What this task involves> Nothing but the records, transcribed verbatim and stripped of images, should appear in the answer.

Dataset excerpts>
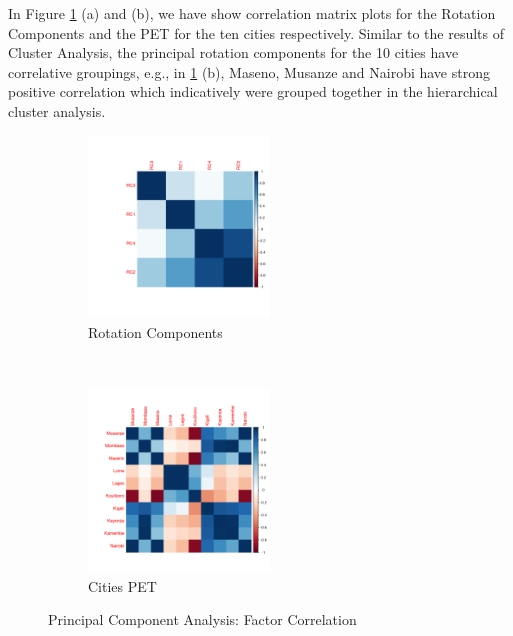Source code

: \documentclass[12pt,a4paper]{article}
\begin{document}
In Figure  \ref{fig:factor_corr} (a) and (b), we have show correlation matrix plots for the Rotation Components and the PET for the ten cities respectively.  Similar to the results of Cluster Analysis,  the principal rotation components for the 10 cities have correlative groupings,  e.g.,  in \ref{fig:factor_corr}  (b),  Maseno, Musanze and Nairobi have strong positive correlation which indicatively were grouped together in the hierarchical cluster analysis.
\begin{figure}[!h]
    \centering
    \begin{subfigure}[t]{0.5\textwidth}
        \centering
        \includegraphics[height=1.9in]{./gaphics/q003_a.png}
        \caption{Rotation Components}
    \end{subfigure}%
    ~ 
    \begin{subfigure}[t]{0.5\textwidth}
        \centering
        \includegraphics[height=1.9in]{./gaphics/q003_b.png}
        \caption{Cities PET}
    \end{subfigure}
    \caption{Principal Component Analysis: Factor Correlation}
    \label{fig:factor_corr}
\end{figure}
\end{document}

The answer>
Source code

: \documentclass[12pt,a4paper]{article}
\begin{document}
In Figure  \ref{fig:factor_corr} (a) and (b), we have show correlation matrix plots for the Rotation Components and the PET for the ten cities respectively.  Similar to the results of Cluster Analysis,  the principal rotation components for the 10 cities have correlative groupings,  e.g.,  in \ref{fig:factor_corr}  (b),  Maseno, Musanze and Nairobi have strong positive correlation which indicatively were grouped together in the hierarchical cluster analysis.
\begin{figure}[!h]
    \centering
    \begin{subfigure}[t]{0.5\textwidth}
        \centering
        \includegraphics[height=1.9in]{./gaphics/q003_a.png}
        \caption{Rotation Components}
    \end{subfigure}%
    ~ 
    \begin{subfigure}[t]{0.5\textwidth}
        \centering
        \includegraphics[height=1.9in]{./gaphics/q003_b.png}
        \caption{Cities PET}
    \end{subfigure}
    \caption{Principal Component Analysis: Factor Correlation}
    \label{fig:factor_corr}
\end{figure}
\end{document}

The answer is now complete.